The (P)GCC will see a real GDP growth of 2.8 percent in 2015, slowing from 4 percent in 2014 on account of flattish hydrocarbon production and softer non-hydrocarbon sector activity, a report said.

Real GDP growth in Saudi Arabia will be 2.5 percent, while UAE and Qatar will see real GDP growths of 2.9 percent and 4.8 percent, respectively, added the BofA Merrill Lynch (BofAML) Global Research titled “BofA Macro Monthly  –  Doveman”, TradeArabia reported.

“We would expect capital expenditures to bear the brunt of the adjustment, based on historical experience. We would expect (P)GCC governments to attempt to maintain current spending programs. This should slow down investment growth and support consumption on a relative basis, in our view,” the report said.

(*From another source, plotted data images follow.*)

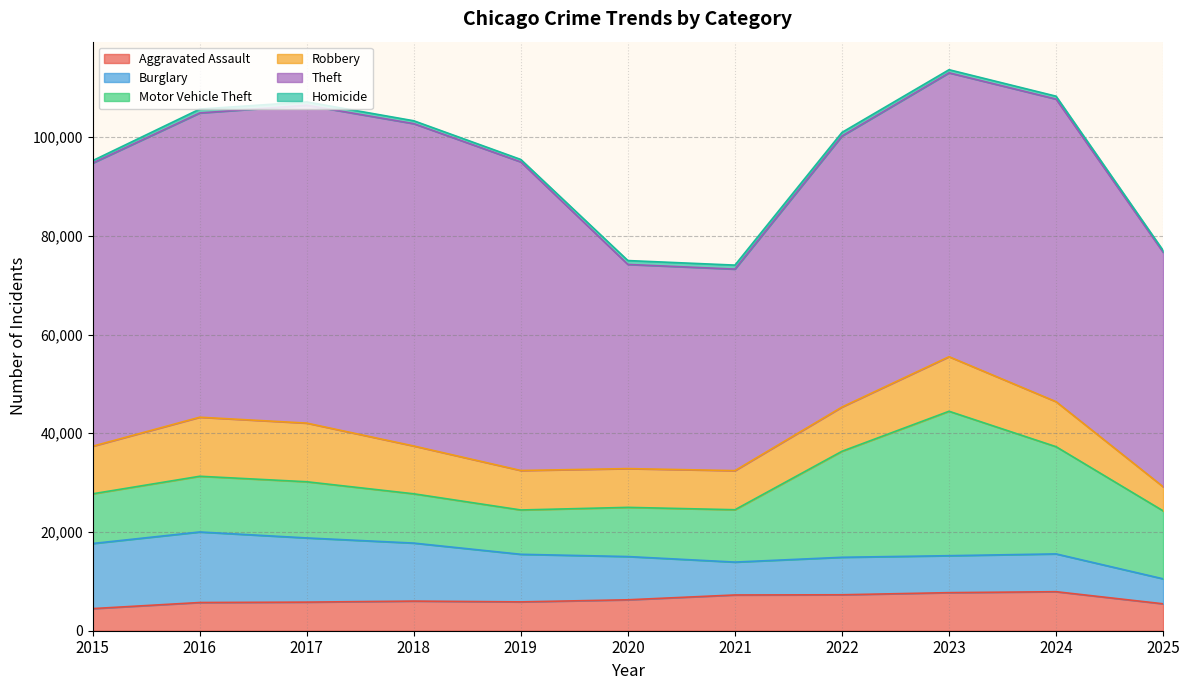

What is the sum of all Aggravated Assault values?

69687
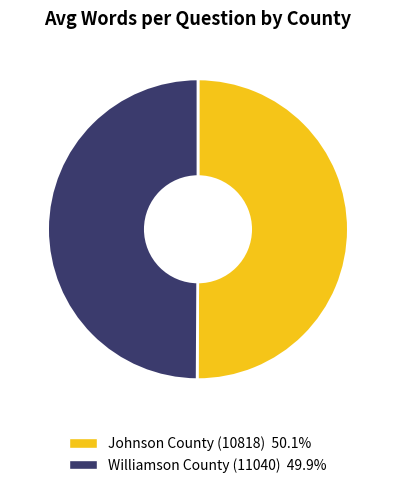

How many slices are in this pie chart?

2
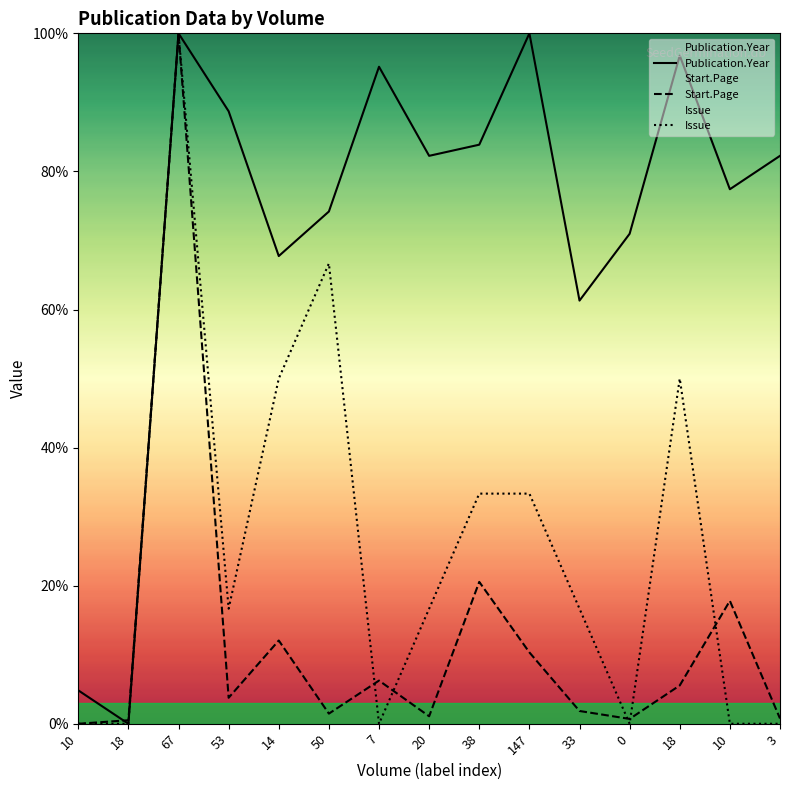

What is the difference between the maximum and minimum values in the Start.Page series?

100.0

“Saudi Arabia’s real GDP outturn in the fourth quarter of 2014 at 2 percent highlights the dynamics we expect to prevail this year.

“Details suggest the slowdown is due to flat oil sector growth and weaker non-oil sector growth due to a weaker impulse from the government non-oil sector. The 2015 Saudi budget likely assumed oil at $60-65 per barrel, suggesting increased fiscal room in current market conditions. Still, the S&P outlook revision suggests potential downgrade within two years if oil prices stay low,” the report highlighted.

“Tightening regional liquidity would make Dubai refinancing more challenging, but the imbalances are less pronounced than pre-2008, in our view,” said BofAML in the report.